IFK Trelleborg
- Full name: Idrottsföreningen Kamraterna Trelleborg
- Founded: 1910; 115 years ago
- Ground: Vångavallen Trelleborg Sweden
- Capacity: 10,000
- Chairman: Bo-Lennart Nilsson
- Head coach: Jimmi Olsson
- Coach: Malik Sesay
- League: Division 3 Södra Götaland
- 2010: Division 3 Södra Götaland, 5th
| Home colours | Away colours |

= IFK Trelleborg =

Swedish football club

IFK Trelleborg is a Swedish football club located in Trelleborg in Skåne County.

==Background==
Idrottsföreningen Kamraterna Trelleborg was founded in 1910 and participates in the sport of handball as well as football.

Since their foundation IFK Trelleborg has participated mainly in the upper and middle divisions of the Swedish football league system. The club currently plays in Division 3 Södra Götaland which is the fifth tier of Swedish football. They play their home matches at the Vångavallen in Trelleborg.

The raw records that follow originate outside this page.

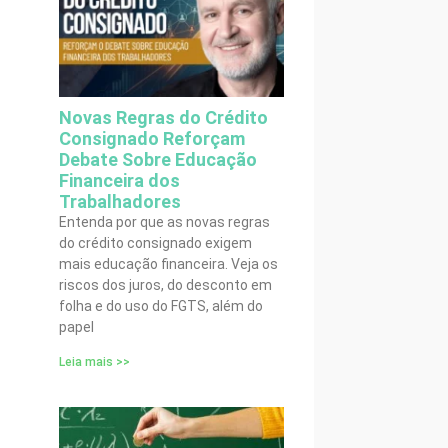
Novas Regras do Crédito
Consignado Reforçam
Debate Sobre Educação
Financeira dos
Trabalhadores
Entenda por que as novas regras
do crédito consignado exigem
mais educação financeira. Veja os
riscos dos juros, do desconto em
folha e do uso do FGTS, além do
papel
Leia mais >>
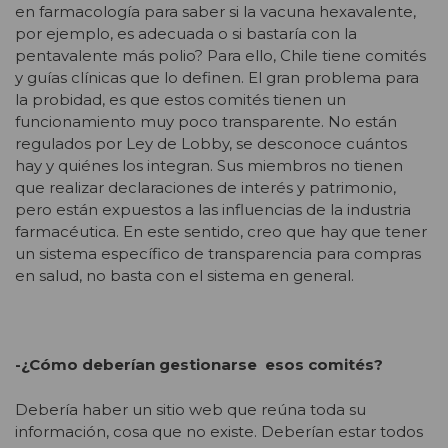
en farmacología para saber si la vacuna hexavalente,
por ejemplo, es adecuada o si bastaría con la
pentavalente más polio? Para ello, Chile tiene comités
y guías clínicas que lo definen. El gran problema para
la probidad, es que estos comités tienen un
funcionamiento muy poco transparente. No están
regulados por Ley de Lobby, se desconoce cuántos
hay y quiénes los integran. Sus miembros no tienen
que realizar declaraciones de interés y patrimonio,
pero están expuestos a las influencias de la industria
farmacéutica. En este sentido, creo que hay que tener
un sistema específico de transparencia para compras
en salud, no basta con el sistema en general.
-¿Cómo deberían gestionarse esos comités?
Debería haber un sitio web que reúna toda su
información, cosa que no existe. Deberían estar todos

IFK Trelleborg are affiliated to the Skånes Fotbollförbund. Local rivals FC Trelleborg play in the same division.

==Recent history==
In recent seasons IFK Trelleborg have competed in the following divisions:

2010 - Division III, Södra Götaland

2009 - Division III, Södra Götaland

2008 - Division III, Södra Götaland

2007 - Division IV, Skåne Södra

2006 - Division IV, Skåne Södra

2005 - Division IV, Skåne Södra

2004 - Division IV, Skåne Södra

2003 - Division III, Södra Götaland

2002 - Division II, Södra Götaland

2001 - Division II, Södra Götaland

2000 - Division II, Södra Götaland

1999 - Division II, Södra Götaland

1998 - Division II, Södra Götaland

1997 - Division II, Södra Götaland

1996 - Division II, Södra Götaland

1995 - Division II, Södra Götaland

1994 - Division II, Södra Götaland

1993 - Division II, Södra Götaland

==Attendances==

In recent seasons IFK Trelleborg have had the following average attendances:

| Season | Average attendance | Division / Section | Level |
|---|---|---|---|
| 2007 | Not available | Div 4 Skåne Södr | Tier 6 |
| 2008 | 103 | Div 3 Södra Götaland | Tier 5 |
| 2009 | 176 | Div 3 Södra Götaland | Tier 5 |
| 2010 | 86 | Div 3 Södra Götaland | Tier 5 |

- Attendances are provided in the Publikliga sections of the Svenska Fotbollförbundet website.